Road

Teams hoping for Chinese payoff from Beijing tour

BEIJING (VN) — The inaugural Tour of Beijing clicks into gear Wednesday with much anticipation among the peloton about the longterm prospect of Chinese sponsorship dollars pumping into the sport.

Teams head out for a training ride Monday. Photo: Gregg Bleakney

BEIJING (VN) — The inaugural Tour of Beijing clicks into gear Wednesday with much anticipation among the peloton about the longterm prospect of Chinese sponsorship dollars pumping into the sport.

Teams are salivating at the chance to tap into the burgeoning Chinese market and several squads here will have one eye on capturing the attention of a potential sponsors over the next five days of racing.

UCI president Pat McQuaid said bringing elite professional racing into the heart of the Chinese capital should reap benefits for the sport in the coming years.

Related: Start list (pdf)

“This event means a lot to the future of the sport,” McQuaid told journalists Tuesday. “Road racing has never really taken off in China. This is a potentially huge market for cycling.”

WIth stalling economies across Europe and North American, teams will be looking to new frontiers like China to find future sponsorship dollars to underwrite their multi-million-dollar budgets.

The race has strong support from the city and regional government and has signed a four-year contract with the UCI to host the Tour of Beijing through 2015.

“One of the reasons we’re bringing the race to China is that there will be more interest from Chinese businesses. There will be potential sponsors in the team cars this week,” McQuaid said. “(A Chinese team sponsor) could happen quicker than we imagine. We can expect something in the next five years. They want the exposure in Europe that sponsoring a bike team can bring.”

Teams are not missing the marketing potential that comes with the five-day race in China.

RadioShack, for example, is bringing along some of its top corporate brass and VIPs to the race this week.
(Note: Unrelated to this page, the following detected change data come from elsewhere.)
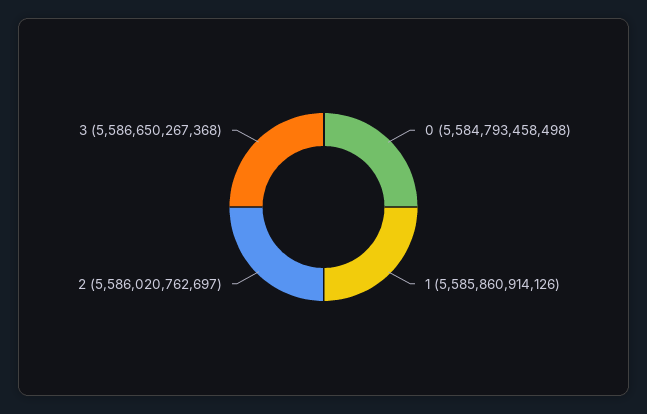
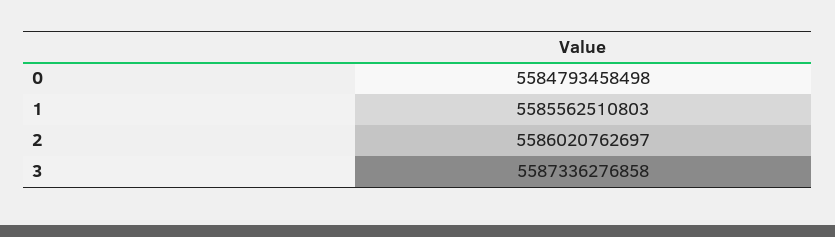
  {
    "0": 5584793458498,
-   "1": 5585860914126,
+   "1": 5585562510803,
    "2": 5586020762697,
-   "3": 5586650267368
+   "3": 5587336276858
  }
Mixing business and bikes is one of the main reasons the UCI, under its commercial arm Global Cycling Promotion, is entering the Chinese marketplace.

Alain Rumpf, the GCP manager, said cycling needs to have a presence in the world’s second largest economy if it wants to secure its financial viability.

“The Tour of Beijing is helping to open a new market for cycling,” Rumpf said. “We hope we will have Chinese companies interested in sponsoring teams in the future.”

The UCI has been catching some flack for its role in promoting the race and taking an ownership role with the Tour of Beijing, but that’s a bet that McQuaid said is worth it.

“We have to take the initiative. The sport has been very Euro-centric and the UCI has taken the initiative to take it beyond Europe. Others have tried to come to China and have failed,” McQuaid said. “And any funds we might make from the race, they won’t go into the pockets of anyone, they will go into the development of the sport.”

Those blurring lines might make some uncomfortable, but just about everyone agrees that cycling only stands to gain by entering the Chinese market.

Whether that results in wealthier, stronger teams remains to be seen. The next five days could plant some important seeds for Chinese sponsors moving into the elite pro level of the sport.

At least that’s what everyone who’s in Beijing this week is hoping for.